The constant exposure of ocular surface to external environment and then to several microbial agents is often related to the pathogenesis of various inflammatory eye disorders.

In the present study α-Smooth Muscle Actin (α-SMA) and Langerin CD/207 expression and function was investigated in a rabbit corneal keratitis. The inflammation was induced by the secreted form of glycoprotein B (gB1s) of HSV-1, in an ex vivo rabbit corneal model. α-SMA is often used as a marker for myofibroblasts. In this study, for the first time, we show α-SMA positive corneal epithelial cells, during HSV-1 cornea inflammation, demonstrating a crucial role in wound healing, especially during remodeling phase.

Furthermore, we show the presence of Dendritic Cells Langerin CD/207 positive, located mainly in the basal epithelial layer and in corneal stroma during the inflammatory processes. Our result validating the ex vivo organotypic rabbit corneal model, for the study about pathogenesis of HSV-1 ocular infection.

眼表不断暴露于外部环境，然后暴露于多种微生物制剂通常与各种炎症性眼病的发病机理有关。
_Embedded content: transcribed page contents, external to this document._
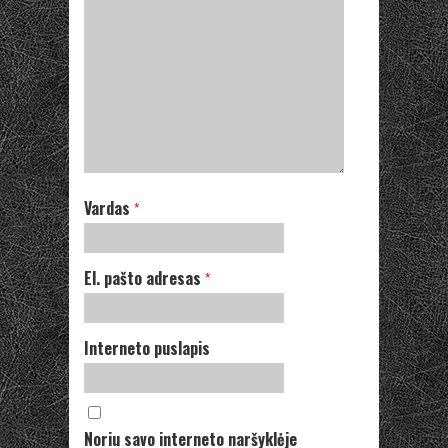
Vardas
*
El. pašto adresas
*
Interneto puslapis
Noriu savo interneto naršyklėje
在本研究中，在兔角膜角膜炎中研究了α-平滑肌肌动蛋白（α-SMA）和Langerin CD / 207的表达和功能。在离体兔角膜模型中，HSV-1的糖蛋白B（gB1s）的分泌形式诱发了炎症。α-SMA通常用作成肌纤维细胞的标志物。在这项研究中，我们首次展示了在HSV-1角膜炎症过程中，α-SMA阳性角膜上皮细胞在伤口愈合，尤其是在重塑阶段显示出至关重要的作用。

此外，我们显示出树突状细胞Langerin CD / 207阳性，在炎症过程中主要位于基底上皮层和角膜基质中。我们的结果验证了体外器官型兔角膜模型，用于研究HSV-1眼部感染的发病机理。